I don't know what the water parameters are, after it cycled and my LFS said everything was 0 and I was ready to add fish I havent had it tested. 

The tank is a 10 gallon, and it's been up for about 4 months now. 

There are 3 tiger barbs, 1 cherry barb, 1 cory cat, and 1 pleco.

No live plants, there's a medium sized piece of driftwood and a fake plant in it. The substrate is black gravel. 
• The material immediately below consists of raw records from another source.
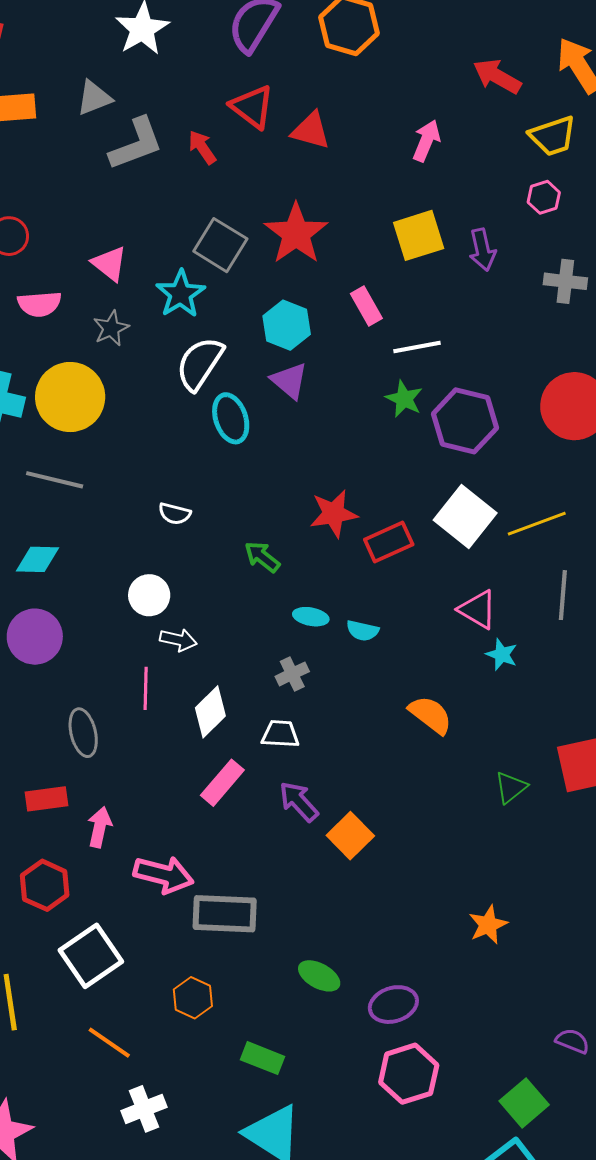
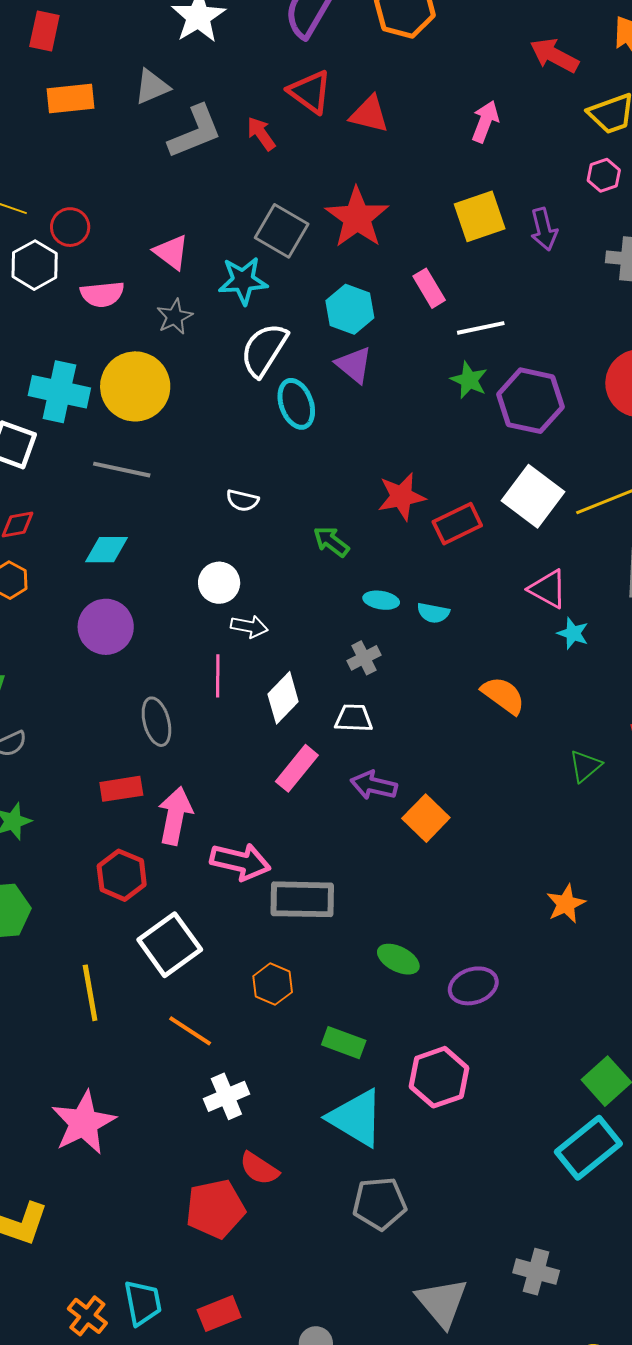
cyan star: (180, 294) -> (243, 281), turned 30
purple arrow: (299, 802) -> (374, 785), turned -33
pink arrow: (100, 827) -> (175, 816), size x1.4
pink hexagon: (409, 1074) -> (439, 1077), moved

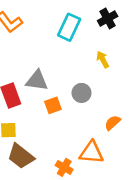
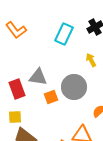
gray circle: (82, 93) -> (74, 87), size x1.6

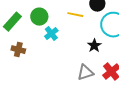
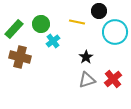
black star: (94, 46) -> (86, 57), moved
brown cross: (18, 50) -> (20, 57), size x1.5

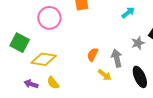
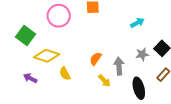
yellow semicircle: (53, 83) -> (65, 74), moved

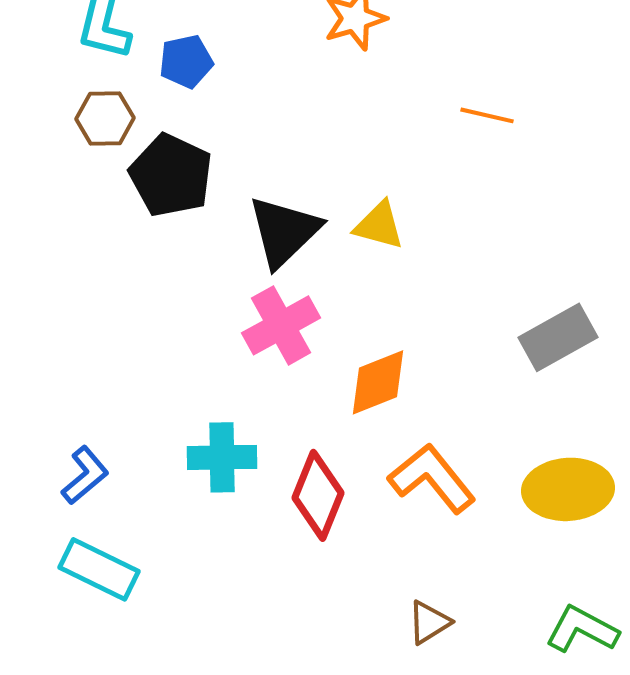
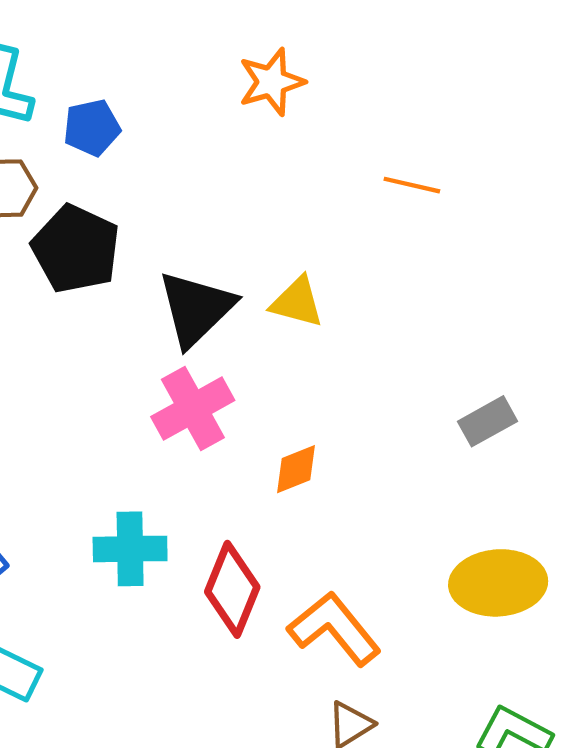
gray rectangle: (558, 337) -> (487, 421), size x0.7
orange diamond: (378, 382) -> (296, 469), size x0.7
orange L-shape: (432, 478) -> (334, 629), moved

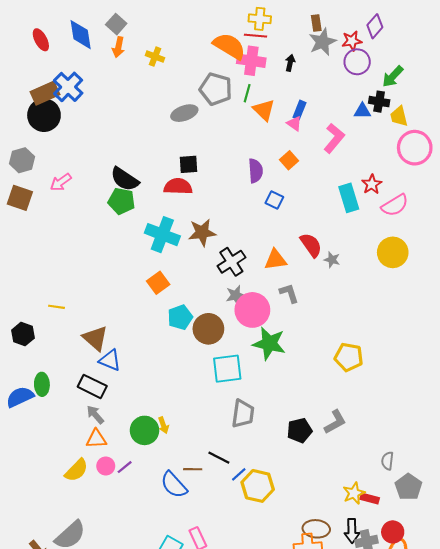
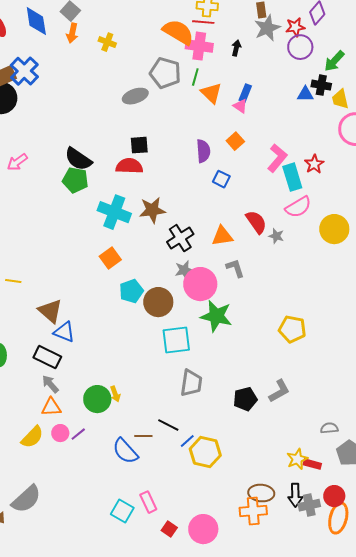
pink L-shape: (334, 138) -> (277, 158), moved
pink semicircle: (395, 205) -> (298, 207), moved
gray semicircle: (387, 461) -> (329, 428), turned 78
Only 2 of the 3 tiger barbs get green stripes, and it is really faint most of the time. It gets more pronounced after a water change, and then slowly fades away.


----------



## The-Wolf (Mar 15, 2007)

a tiger barbs stripes *are* green not black.
this is how they developed the green tiger barb.


----------



## willow (Sep 9, 2006)

hi
i would strongly reccomend that you get a water tester
for your self,i would not rely on the LFS to tell you.
It seems that they are usually not reliable.
As for your barbs,it maybe because they are in
too small a group.The group gets on far better
when there are six or more,as this spreads agression this could 
be stress related.


----------



## mHeinitz57 (Jun 9, 2007)

The-Wolf said:


> a tiger barbs stripes *are* green not black.
> this is how they developed the green tiger barb.


Wolf...you are correct  Don't be at all worried about the green stripes. Tiger Barbs can come in several color variations which means you will have different variations on the stripes as well. Some will look more green and some more black, thats normal.


----------